MERCADO FINANCEIRO
No positivo
O dado melhor que o esperado sobre a criação de empregos nos Estados Unidos e a reavaliação sobre a ação do Banco Central Europeu (BCE) impulsionaram os principais mercados acionários no exterior e também garantiram a alta da Bovespa ontem, de 3%, acima dos 57 mil pontos. Na semana, os negócios locais acumulam ganhos, de 1,24%, e, no ano, voltaram a mostrar valorização, de 0,88%. As ações de Petrobras se recuperaram, antes da divulgação do balanço do segundo trimestre deste ano.
Em alta
O Ibovespa encerrou a sessão com alta de 3,12%, aos 57.255,22 pontos, mantendo-se no campo positivo durante o dia todo. Na mínima pontuação, registrou 55.524, em ligeira alta de 0,01%, e, na máxima, alcançou 57.399, com avanço de 3,38%. O volume financeiro negociado totalizou R$ 6,43 bilhões. No mês de agosto, a Bolsa acumula alta de 2,06%.
Blue chips
Entre as blue chips, o desempenho positivo das ações de Petrobras merece destaque. Os papéis ON da estatal petrolífera subiram 2,53% e os PN, 1,73%. ''Petrobras subiu com a alta do petróleo nos mercados internacionais, com o bom humor em geral. E pode ser que o mercado tenha antecipado que, talvez, o balanço do segundo trimestre deste ano não seja tão ruim assim'', diz o analista Marcelo Varejão, da Socopa Corretora.
Contratos
Os contratos futuros de petróleo com entrega em setembro na Nymex subiram 4,90%, encerrando a sessão a US$ 91,40 o barril. A Petrobras divulga logo mais seu resultado financeiro do segundo trimestre de 2012. Analistas ouvidos pela Agência Estado esperam que a estatal petrolífera anuncie o pior número trimestral desde 2002, com um lucro líquido de R$ 3,24 bilhões.
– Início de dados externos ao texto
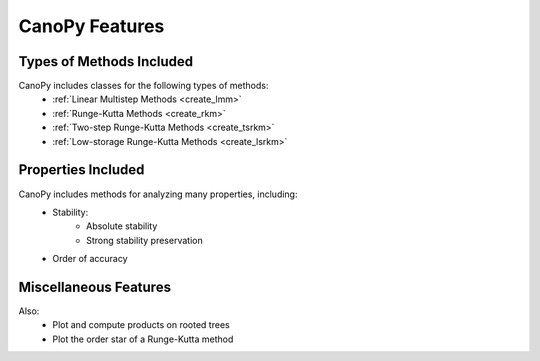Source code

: ================
CanoPy Features
================

Types of Methods Included
==========================

CanoPy includes classes for the following types of methods:
    - :ref:`Linear Multistep Methods <create_lmm>`
    - :ref:`Runge-Kutta Methods <create_rkm>`
    - :ref:`Two-step Runge-Kutta Methods <create_tsrkm>`
    - :ref:`Low-storage Runge-Kutta Methods <create_lsrkm>`


Properties Included
===================

CanoPy includes methods for analyzing many properties, including:
    - Stability:
        - Absolute stability
        - Strong stability preservation
    - Order of accuracy

Miscellaneous Features
======================

Also:
    - Plot and compute products on rooted trees
    - Plot the order star of a Runge-Kutta method

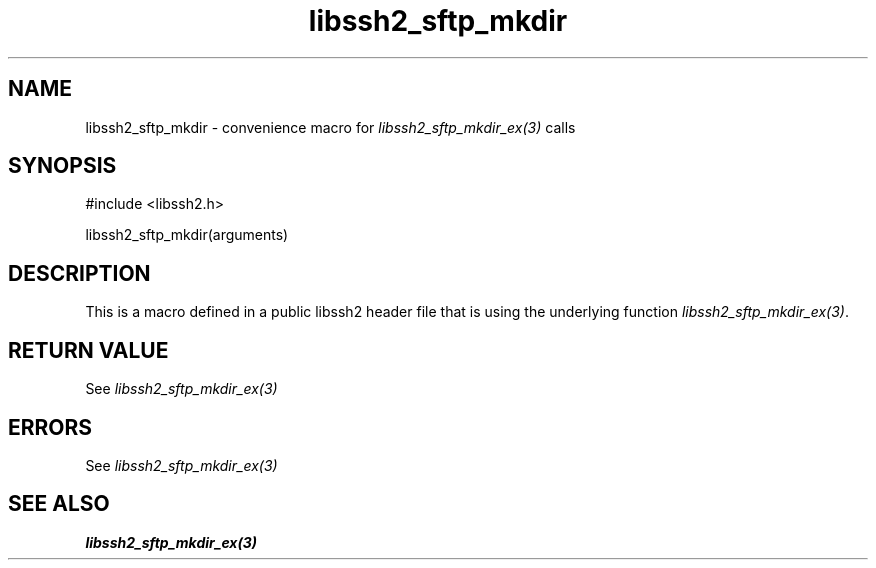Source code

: .\" $Id: template.3,v 1.4 2007/06/13 16:41:33 jehousley Exp $
.\"
.TH libssh2_sftp_mkdir 3 "20 Feb 2010" "libssh2 1.2.4" "libssh2 manual"
.SH NAME
libssh2_sftp_mkdir - convenience macro for \fIlibssh2_sftp_mkdir_ex(3)\fP calls
.SH SYNOPSIS
#include <libssh2.h>

libssh2_sftp_mkdir(arguments)

.SH DESCRIPTION
This is a macro defined in a public libssh2 header file that is using the
underlying function \fIlibssh2_sftp_mkdir_ex(3)\fP.
.SH RETURN VALUE
See \fIlibssh2_sftp_mkdir_ex(3)\fP
.SH ERRORS
See \fIlibssh2_sftp_mkdir_ex(3)\fP
.SH SEE ALSO
.BR libssh2_sftp_mkdir_ex(3)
Ainda entre as blue chips, Vale ON subiu 1,50% ontem e Vale PNA, 1,16%.
Payroll
Para o analista da Socopa, mais que uma reavaliação sobre a decisão do BCE de limitar-se a prometer compras de bônus e delegar a adoção de eventuais medidas fortes aos governos locais, ''o payroll (relatório oficial do mercado de trabalho nos EUA) trouxe dados muito bons, tanto o resultado cheio quanto o do setor privado'', o que animou os mercados acionários. Ontem, os EUA informaram que os postos de trabalho criados no País em julho superaram a previsão e somaram 163 mil.
Sugestões
Na Europa, o primeiro-ministro da Espanha, Mariano Rajoy, fez declarações que sugeriram que seu governo pode solicitar ajuda do fundo de resgate da zona do euro, elevando a pressão para que o BCE realmente compre títulos de curto prazo das dívidas espanhola e italiana. Além disso, membros da coalizão de governo da chanceler da Alemanha, Angela Merkel, sugeriram que o país não vai tentar impedir o plano da autoridade monetária europeia de comprar bônus de países problemáticos do bloco no mercado secundário.
Exibição
Com isso, as principais bolsas europeias exibiram fortes ganhos, que alcançaram 6% em Madri. Já nos EUA, o índice Dow Jones fechou em alta de 1,69%, o S&P 500 subiu 1,90% e o Nasdaq avançou 2,0%.
Câmbio
A queda do dólar ante o real seguiu, principalmente, a trajetória do euro. A moeda única subiu desde cedo, refletindo dados melhores que o esperado na atividade da zona do euro no setor de serviços e sobre as vendas do varejo na região. No mercado futuro de dólar, o contrato mais líquido, com vencimento em setembro, estava com perda de 1,09%, a R$ 2,039, às 17h33. O dólar à vista da BM&F encerrou o pregão com recuo de 1,01%, a R$ 2,0275, com somente três negócios.
Juros
Ao final da sessão regular da BM&F, a taxa dos contratos futuros de juros com vencimento em janeiro de 2013 (91.400 contratos) marcava 7,34%, mesmo patamar do ajuste de ontem. A taxa do DI para janeiro de 2014 (209.875 contratos) estava em 7,78%, ante 7,72% do ajuste anterior. Na ponta mais longa, o DI para janeiro de 2017 (34.930 contratos) tinha taxa de 9,02%, ante ajuste de 8,94%, e o DI para janeiro de 2021 (7.085 contratos) marcava 9,58%, ante 9,52%.